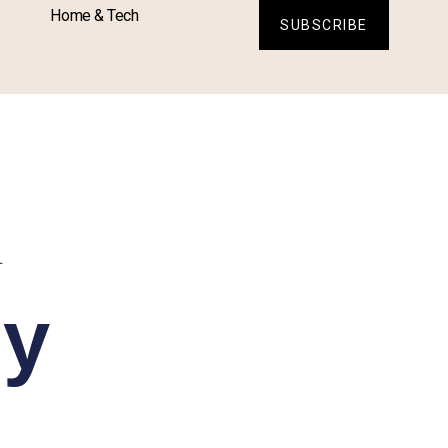
Home & Tech
SUBSCRIBE
L
sy
:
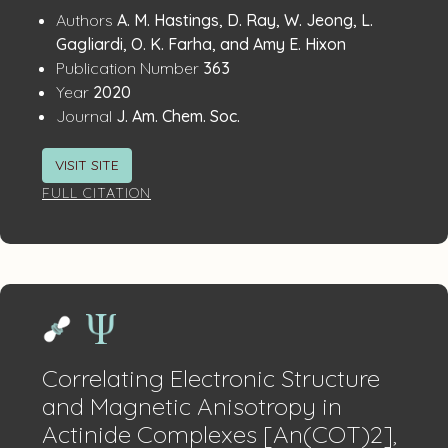
Publication
:
Authors
A. M. Hastings, D. Ray, W. Jeong, L.
Details
Gagliardi, O. K. Farha, and Amy E. Hixon
:
Publication Number
363
:
Year
2020
:
Journal
J. Am. Chem. Soc.
VISIT SITE
FULL CITATION
Correlating Electronic Structure
and Magnetic Anisotropy in
Actinide Complexes [An(COT)2],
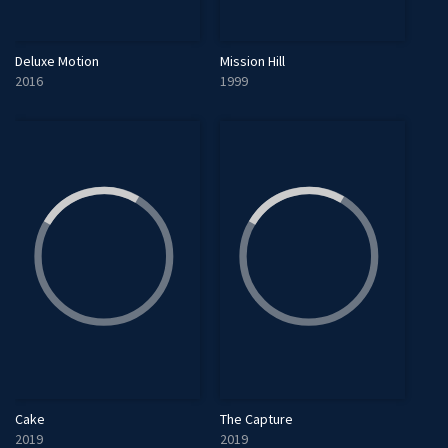
Deluxe Motion
Mission Hill
2016
1999
Cake
The Capture
2019
2019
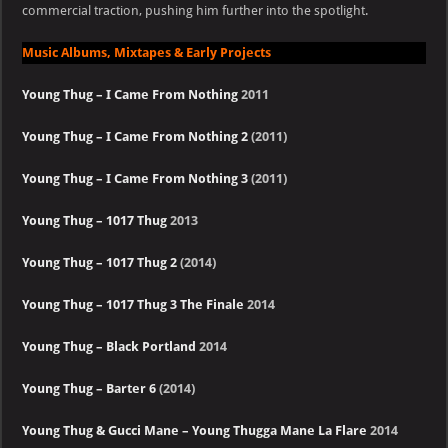
commercial traction, pushing him further into the spotlight.
Music Albums, Mixtapes & Early Projects
Young Thug – I Came From Nothing
2011
Young Thug – I Came From Nothing 2
(2011)
Young Thug – I Came From Nothing 3
(2011)
Young Thug – 1017 Thug
2013
Young Thug – 1017 Thug 2
(2014)
Young Thug – 1017 Thug 3 The Finale
2014
Young Thug – Black Portland
2014
Young Thug – Barter 6
(2014)
Young Thug & Gucci Mane – Young Thugga Mane La Flare
2014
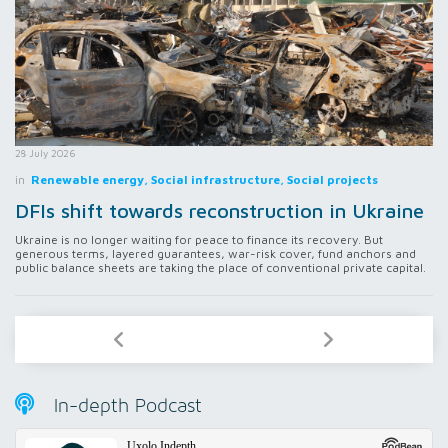
28 July 2026
in
Renewable energy, Social infrastructure, Social projects
DFIs shift towards reconstruction in Ukraine
Ukraine is no longer waiting for peace to finance its recovery. But
generous terms, layered guarantees, war-risk cover, fund anchors and
public balance sheets are taking the place of conventional private capital.
In-depth Podcast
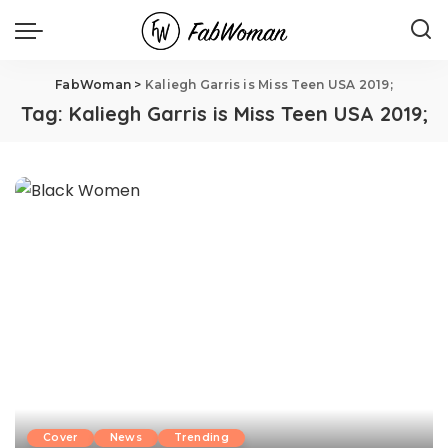
FabWoman
>
Kaliegh Garris is Miss Teen USA 2019;
Tag:
Kaliegh Garris is Miss Teen USA 2019;
Cover
News
Trending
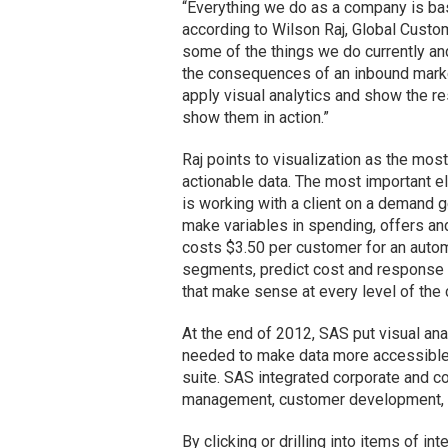
“Everything we do as a company is base
according to Wilson Raj, Global Custom
some of the things we do currently an
the consequences of an inbound marke
apply visual analytics and show the res
show them in action.”
Raj points to visualization as the m
actionable data. The most important el
is working with a client on a demand 
make variables in spending, offers and 
costs $3.50 per customer for an automo
segments, predict cost and response ra
that make sense at every level of the
At the end of 2012, SAS put visual an
needed to make data more accessible a
suite. SAS integrated corporate and c
management, customer development, p
By clicking or drilling into items of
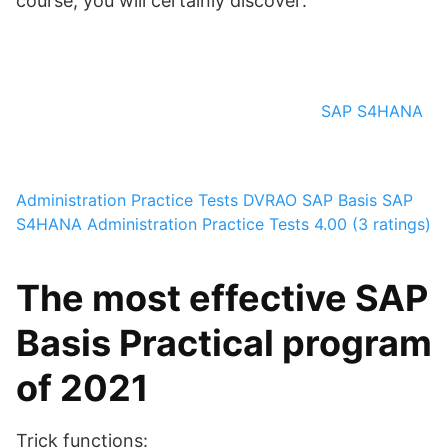
course, you will certainly discover:
SAP S4HANA
Administration Practice Tests
DVRAO SAP Basis
SAP
S4HANA Administration Practice Tests
4.00 (3 ratings)
The most effective SAP
Basis Practical program
of 2021
Trick functions:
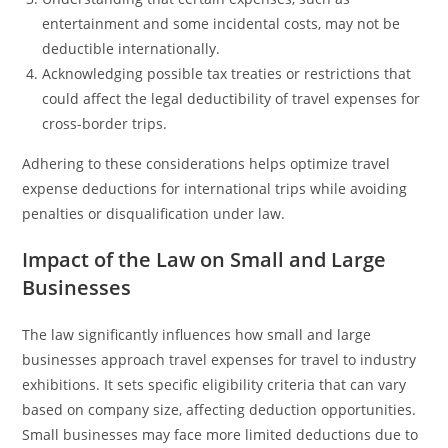
entertainment and some incidental costs, may not be
deductible internationally.
Acknowledging possible tax treaties or restrictions that
could affect the legal deductibility of travel expenses for
cross-border trips.
Adhering to these considerations helps optimize travel
expense deductions for international trips while avoiding
penalties or disqualification under law.
Impact of the Law on Small and Large
Businesses
The law significantly influences how small and large
businesses approach travel expenses for travel to industry
exhibitions. It sets specific eligibility criteria that can vary
based on company size, affecting deduction opportunities.
Small businesses may face more limited deductions due to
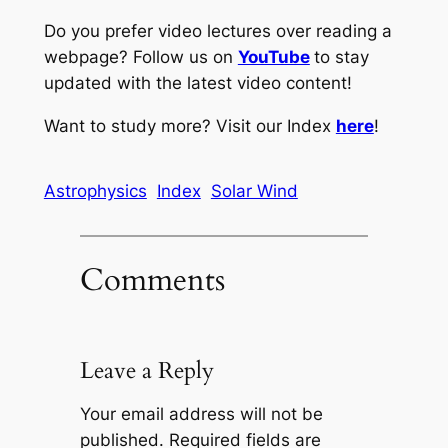
Do you prefer video lectures over reading a
webpage? Follow us on
YouTube
to stay
updated with the latest video content!
Want to study more? Visit our Index
here
!
Astrophysics
Index
Solar Wind
Comments
Leave a Reply
Your email address will not be
published.
Required fields are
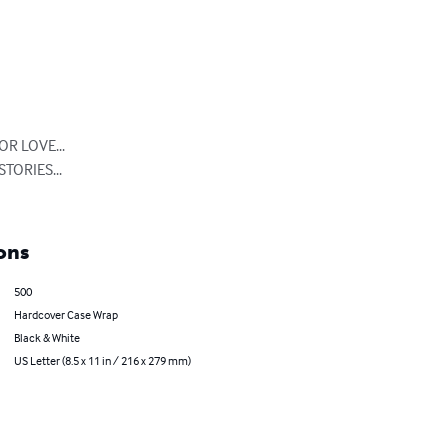
 LOVE...

ORIES...

ons
500
Hardcover Case Wrap
Black & White
US Letter (8.5 x 11 in / 216 x 279 mm)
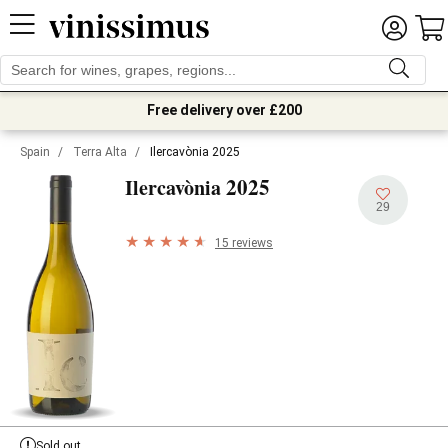
Free delivery over £200
Spain
/
Terra Alta
/
Ilercavònia 2025
2025
Ilercavònia
29
15 reviews
Sold out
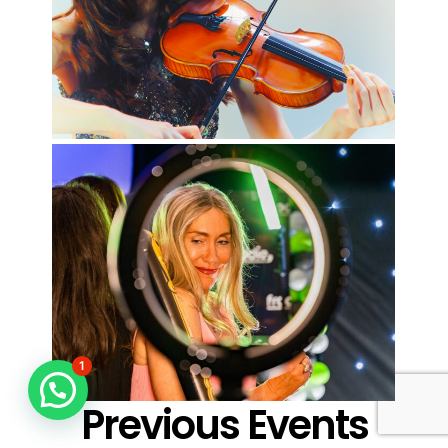
1
Previous Events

____________________

TASK PROMPT:
Copy out all of the text from the records above, line for line and without changes, leaving out the pictures.

YOUR SOLUTION:
Home & Tech
SUBSCRIBE
L
sy
:
Publication
:
Authors
A. M. Hastings, D. Ray, W. Jeong, L.
Details
Gagliardi, O. K. Farha, and Amy E. Hixon
:
Publication Number
363
:
Year
2020
:
Journal
J. Am. Chem. Soc.
VISIT SITE
FULL CITATION
Correlating Electronic Structure
and Magnetic Anisotropy in
Actinide Complexes [An(COT)2],
Deluxe Motion
Mission Hill
2016
1999
Cake
The Capture
2019
2019
commercial traction, pushing him further into the spotlight.
Music Albums, Mixtapes & Early Projects
Young Thug – I Came From Nothing
2011
Young Thug – I Came From Nothing 2
(2011)
Young Thug – I Came From Nothing 3
(2011)
Young Thug – 1017 Thug
2013
Young Thug – 1017 Thug 2
(2014)
Young Thug – 1017 Thug 3 The Finale
2014
Young Thug – Black Portland
2014
Young Thug – Barter 6
(2014)
Young Thug & Gucci Mane – Young Thugga Mane La Flare
2014
28 July 2026
in
Renewable energy, Social infrastructure, Social projects
DFIs shift towards reconstruction in Ukraine
Ukraine is no longer waiting for peace to finance its recovery. But
generous terms, layered guarantees, war-risk cover, fund anchors and
public balance sheets are taking the place of conventional private capital.
In-depth Podcast
FabWoman
>
Kaliegh Garris is Miss Teen USA 2019;
Tag:
Kaliegh Garris is Miss Teen USA 2019;
Cover
News
Trending
“Everything we do as a company is base
according to Wilson Raj, Global Custom
some of the things we do currently an
the consequences of an inbound marke
apply visual analytics and show the res
show them in action.”
Raj points to visualization as the m
actionable data. The most important el
is working with a client on a demand 
make variables in spending, offers and 
costs $3.50 per customer for an automo
segments, predict cost and response ra
that make sense at every level of the
At the end of 2012, SAS put visual an
needed to make data more accessible a
suite. SAS integrated corporate and c
management, customer development, p
By clicking or drilling into items of
course, you will certainly discover:
SAP S4HANA
Administration Practice Tests
DVRAO SAP Basis
SAP
S4HANA Administration Practice Tests
4.00 (3 ratings)
The most effective SAP
Basis Practical program
of 2021
Trick functions:
entertainment and some incidental costs, may not be
deductible internationally.
Acknowledging possible tax treaties or restrictions that
could affect the legal deductibility of travel expenses for
cross-border trips.
Adhering to these considerations helps optimize travel
expense deductions for international trips while avoiding
penalties or disqualification under law.
Impact of the Law on Small and Large
Businesses
The law significantly influences how small and large
businesses approach travel expenses for travel to industry
exhibitions. It sets specific eligibility criteria that can vary
based on company size, affecting deduction opportunities.
Small businesses may face more limited deductions due to
Do you prefer video lectures over reading a
webpage? Follow us on
YouTube
to stay
updated with the latest video content!
Want to study more? Visit our Index
here
!
Astrophysics
Index
Solar Wind
Comments
Leave a Reply
Your email address will not be
published.
Required fields are
 LOVE...

ORIES...

ons
500
Hardcover Case Wrap
Black & White
US Letter (8.5 x 11 in / 216 x 279 mm)
Free delivery over £200
Spain
/
Terra Alta
/
Ilercavònia 2025
2025
Ilercavònia
29
15 reviews
Sold out
1
Previous Events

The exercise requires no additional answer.